Spanisches Gericht lehnt Strafen gegen NordVPN ab. Streit um LaLiga-Pirateriesperren und gefährliches Overblocking eskaliert.
LaLiga ist die höchste professionelle Fußballliga Spaniens und zählt zu den bekanntesten Sportligen weltweit. Offiziell heißt sie derzeit LaLiga EA Sports (1. Liga). Betreiber ist die Organisation Liga Nacional de Fútbol Profesional, kurz LFP.
Urteil verhindert Verhängung von Zwangsgeldern
Der juristische Streit zwischen LaLiga und mehreren VPN-Anbietern geht in die nächste Runde. Ein spanisches Gericht hat es vorerst abgelehnt, NordVPN wegen angeblicher Missachtung einer Netzsperren-Anordnung mit Geldstrafen zu belegen. Im Mittelpunkt stehen umstrittene Maßnahmen gegen illegale Fußball-Streams – und die Gefahr massiver Kollateralschäden für legale Internetdienste. LaLiga lehnte es übrigens ab, den Kollegen von TorrentFreak das Urteil des Gerichts von Córdoba zu Recherchezwecken auszuhändigen.
Bereits im Februar hatte das Oberste Handelsgericht im spanischen Córdoba NordVPN und ProtonVPN dazu verpflichtet, bestimmte IP-Adressen zu blockieren, über die angeblich illegale Streams von LaLiga-Spielen verbreitet werden. Die Richter stuften VPN-Anbieter dabei als „technologische Vermittler“ ein.
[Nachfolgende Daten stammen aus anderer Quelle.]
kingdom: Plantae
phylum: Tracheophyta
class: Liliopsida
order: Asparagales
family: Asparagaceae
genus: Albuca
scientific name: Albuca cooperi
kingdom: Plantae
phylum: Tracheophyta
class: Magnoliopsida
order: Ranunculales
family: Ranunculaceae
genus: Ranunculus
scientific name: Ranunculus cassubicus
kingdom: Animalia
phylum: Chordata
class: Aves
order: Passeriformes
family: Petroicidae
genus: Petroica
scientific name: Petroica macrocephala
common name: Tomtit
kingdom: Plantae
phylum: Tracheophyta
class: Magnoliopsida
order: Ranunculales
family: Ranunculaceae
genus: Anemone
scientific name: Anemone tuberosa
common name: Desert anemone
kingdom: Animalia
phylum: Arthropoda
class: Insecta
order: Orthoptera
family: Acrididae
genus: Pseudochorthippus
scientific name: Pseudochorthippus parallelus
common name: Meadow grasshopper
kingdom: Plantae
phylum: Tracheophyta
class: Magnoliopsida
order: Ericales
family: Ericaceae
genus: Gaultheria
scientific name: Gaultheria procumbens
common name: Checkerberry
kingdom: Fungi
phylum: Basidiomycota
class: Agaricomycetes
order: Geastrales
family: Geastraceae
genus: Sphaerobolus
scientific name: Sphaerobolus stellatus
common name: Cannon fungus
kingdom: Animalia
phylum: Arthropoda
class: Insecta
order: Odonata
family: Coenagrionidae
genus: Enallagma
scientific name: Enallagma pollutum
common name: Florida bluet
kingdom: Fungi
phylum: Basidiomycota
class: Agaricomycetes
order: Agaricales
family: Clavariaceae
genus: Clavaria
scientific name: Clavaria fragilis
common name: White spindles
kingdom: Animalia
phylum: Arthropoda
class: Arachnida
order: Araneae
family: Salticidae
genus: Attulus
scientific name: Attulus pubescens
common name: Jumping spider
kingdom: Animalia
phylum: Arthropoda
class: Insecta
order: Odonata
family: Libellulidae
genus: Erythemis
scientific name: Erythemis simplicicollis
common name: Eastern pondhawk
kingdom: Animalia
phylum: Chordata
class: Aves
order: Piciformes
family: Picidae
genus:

VPN-Anbieter sollten dynamische Sperren umsetzen
Besonders brisant: Die Verfügung verlangte sogenannte dynamische IP-Sperren. Die betroffenen Adressen können sich innerhalb weniger Stunden ändern. Genau darin sieht NordVPN ein zentrales Problem.
Der Anbieter argumentierte vor Gericht, viele der gemeldeten IP-Adressen waren bereits veraltet, bevor man die technischen Sperren umsetzen konnte. Zudem hätte eine pauschale Blockierung auf IP-Ebene dazu geführt, dass tausende völlig legale Webseiten und Dienste nicht mehr erreichbar gewesen wären. Dementsprechend fiel dann auch das Urteil aus.
Gefahr für Cloudflare, GitHub, Docker & Co.
Die Kritik kommt nicht von ungefähr. In Spanien sorgten die Anti-Piraterie-Maßnahmen zuletzt mehrfach für sogenanntes Overblocking. Dabei wurden auch legale Plattformen und Infrastruktur-Dienste beeinträchtigt, darunter:
- Cloudflare
- GitHub
- Docker
- Vercel
Gerade bei gemeinsam genutzten Hosting- oder CDN-Infrastrukturen können IP-Sperren schnell unbeteiligte Dienste treffen. Das scheint dem Fußballverband nicht so wichtig zu sein. Eine höhere Priorität besitzt für die Entscheider offenkundig der Schutz der eigenen Inhalte und der damit verbundenen Einnahmen.
Gericht lehnt Zwangsgelder von LaLiga ab
LaLiga warf NordVPN vor, die gerichtliche Anordnung nicht ausreichend umgesetzt zu haben und beantragte deshalb die Verhängung von Zwangsgeldern, um noch mehr Druck aufzubauen. Das Gericht lehnte dies nun jedoch ab.
Nach Angaben von NordVPN erkannte der Richter an, dass ein ernsthafter technischer Streit über die praktische Umsetzbarkeit der Sperren besteht. Gleichzeitig stellte das Gericht offenbar klar, dass keine absichtliche Missachtung der Verfügung nachgewiesen werden konnte. Ein endgültiger Sieg für NordVPN ist das allerdings nicht. Das Hauptverfahren mit offenem Ausgang läuft weiterhin.
Grundsatzdebatte über Netzsperren
Der Fall entwickelt sich zunehmend zu einer Grundsatzdebatte über Internetzensur und technische Verhältnismäßigkeit. Kritiker werfen LaLiga vor, mit aggressiven Sperrmaßnahmen erhebliche Risiken für die Stabilität offener Internet-Infrastrukturen in Kauf zu nehmen.
Inzwischen beschäftigt das Thema sogar die spanische Politik. Ende April sprach sich ein parlamentarischer Ausschuss dafür aus, die nationale Gesetzgebung anzupassen, um unverhältnismäßiges Overblocking künftig einzuschränken.
Bis zu einer endgültigen Entscheidung bleibt die ursprüngliche Sperrverfügung jedoch weiterhin in Kraft. Damit dürfte der Konflikt zwischen Rechteinhabern, VPN-Diensten und Netzaktivisten noch lange nicht beendet sein.